I mostly shoot family/kids, portraits and landscape with some limited high school sports thrown in. The 24-70 is my most used lens, but the 70-200 gets a fair amount of work as well. Both are incredible! The 70-200 often gets left at home however to save weight if I will be carrying my gear quite a bit. 

If you don't have the funds for Alternative 4 right away, I think you could get along nicely with Alternative 1 or 2.


----------



## Hjalmarg1 (Oct 18, 2014)

Don't look around. The best combo is Alternative 4. Keep the 35mm 1.4L for very low light situations and sell the 24-105 f4L


----------



## FTb-n (Oct 18, 2014)

Sorry to here that the 24-105 is working for you. I love mine for walk around use and any shots with moving water. The IS is a big asset with slower shutter speeds to control the motion blur. I would definitely keep the 35 1.4. This appears to be your benchmark lens and it's nice to have a fast prime like this in your arsenal. Maybe consider the 70-200 2.8 II next. This happens to be my most used lens, but our subject matter may differ. I just can't see it becoming a paperweight. Then consider the 16-35. Save the decision to replace the 24-105 with the 24-70 for last to see how much you really need the 35-70 range.


----------



## gregorywood (Oct 18, 2014)

brad-man said:


> Although I have no idea what you shoot, and therefore have no understanding of what your needs are in this regard, I won't let that little detail stop me from recommending a couple of lenses I feel should be in everyone's kit: EF16-35 f/4L and the EF70-300 f4-5.6L 8)



+1

If I'm traveling and need the broadest range in the fewest lenses, i grab these two. the gap in the middle is mostly unnoticable, at least to me.


----------



## Haydn1971 (Oct 18, 2014)

Every kit should include a 24-70 f2.8 II L ! An amazing lens that you will use most of the time.
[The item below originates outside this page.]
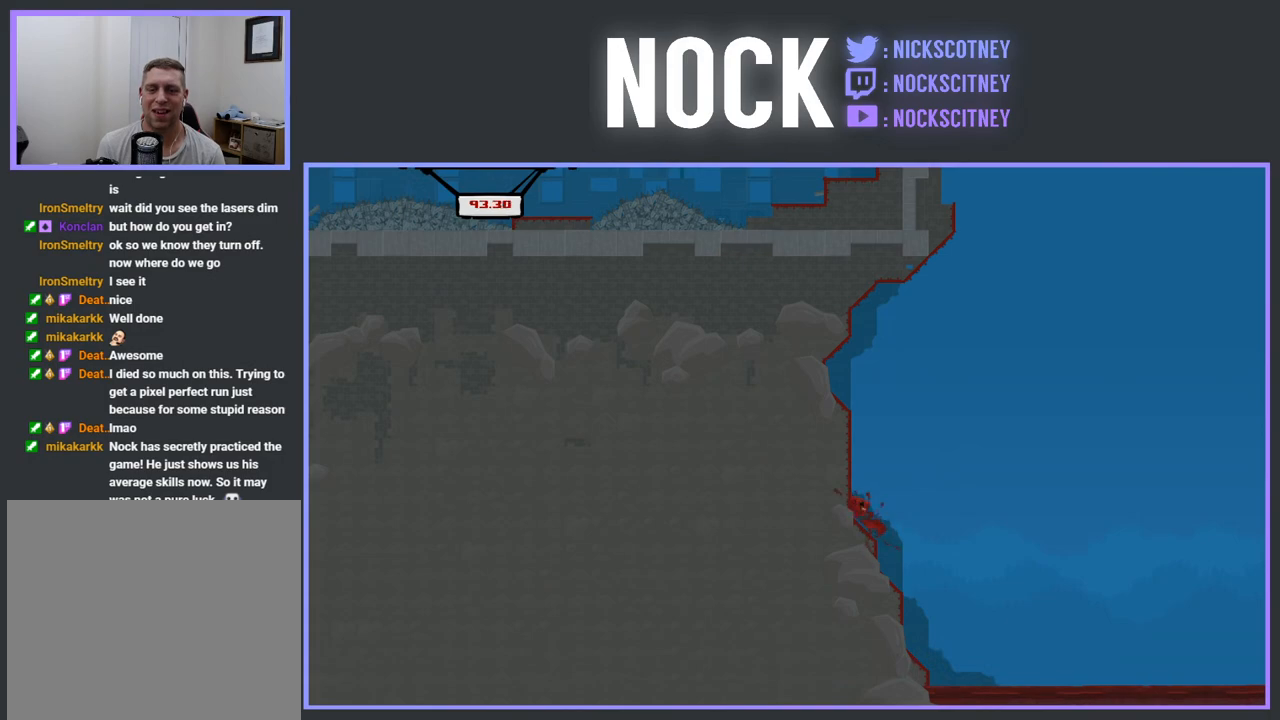
{"buttons": ["CROSS", "R2", "DPAD_LEFT"], "events": [[200, "CROSS", "up"], [200, "R2", "up"], [367, "CROSS", "down"], [367, "R2", "down"]]}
I've found I shoot my 16-35 mostly at 16, but I had the 16-35 before the 24-70 - given that knowledge, I'd now go for the 14mm f2.8 if I was to have my go again, but happy enough for now with the 16-35 f2.8 II L

Creativity ? I love my Lensbaby, optics and bits... Fisheye, macro, selective focus, all good fun.


----------



## jdramirez (Oct 18, 2014)

I throw my vote towards 2 with the 70-200mm... heavy, but just a staple in my lens system. I'd also suggest having a prime for dark events... so f2.8 just doesn't cut it. I'm not a wide angle guy, so I couldn't care less about that choice, but it seems like the best bet on the market...


----------



## RustyTheGeek (Oct 19, 2014)

gregorywood said:


> brad-man said:
> 
> 
> > Although I have no idea what you shoot, and therefore have no understanding of what your needs are in this regard, I won't let that little detail stop me from recommending a couple of lenses I feel should be in everyone's kit: EF16-35 f/4L and the EF70-300 f4-5.6L 8)
> ...



Yep, me too. However, I gotta say that my bag usually carries these lenses...

24-105L f/4
16-35L (f/2.8 v I)
(These two lenses share the same 77mm filter size which is handy.)
15mm FishEye f/2.8
28mm f/1.8

I only throw in the 70-300L and the 28/f/1.8 when I know I'll use them. And the 24-105L and 16-35L get 90% use most of the time. I also own the 24-70 f/2.8L (II) and it receives less use than I expected. It's a great lens. If I am shooting something important like an indoor ceremony or something, I will use the 24-70-II and the 70-200-II. But I would sell the 24-70-II hands down before I ever considered selling the 70-200-II. Big time.


----------



## Dylan777 (Oct 19, 2014)

Option 4 sounds good


----------



## tcmatthews (Oct 19, 2014)

I vote for a variation on 2.But, I would keep the 24-105f4 for its versatility. I would consider get a 70-200f4 IS and a 1.4x TC instead of the 70-300L. To use as a travel light kit. Then latter buy the 70-200 2.8 II and a 2x TC before going on Safari. 

I have nothing against the 70-300 F4-5.6 L but it does not take the canon extenders. 

I when traveling light I try to limit my self to what I can carry in a Lowepro Adventure 170. I am very sure that my 6D, Tamron 28-75f2.8, 70-200f4, and a 16-35f4IS will fit. It will be very tight I might have to leave the lens hood for the 70-200 at home . The 70-300L is to fat to fit in my Adventrure 170 with the other lenses. 

I came to the conclusion that I would own a 70-200f4 and a 70-200f2.8L at the very beginning. The 70-300L was not out at the time.


----------



## zim (Oct 19, 2014)

Option 2 has my vote, with the 70-300L for holiday general travel
The 35 would be a permanent fixture at night.

As far as safari's, that has renting something big all over it, two bodies, no lens changing. There are many topics and peeps on here that can give you great advice when it comes to it.


----------



## tayassu (Oct 19, 2014)

The 70-200/2.8 is a beast and really heavy!
If you want to have a light, small (that is of course relative) travel setup, I'd go for:

-Canon 16-35/4 L for landscape, architecture, group shots etc.
-Sigma 50/1.4 A for people, street, low-light and creative stuff
-Canon 70-300/4-5.6 L for details, landscapes and every other telephoto use

The two Canons are the greatest travel lenses on earth and the Sigma is just stellar, but buy it with the USB dock and finetune your AF.


----------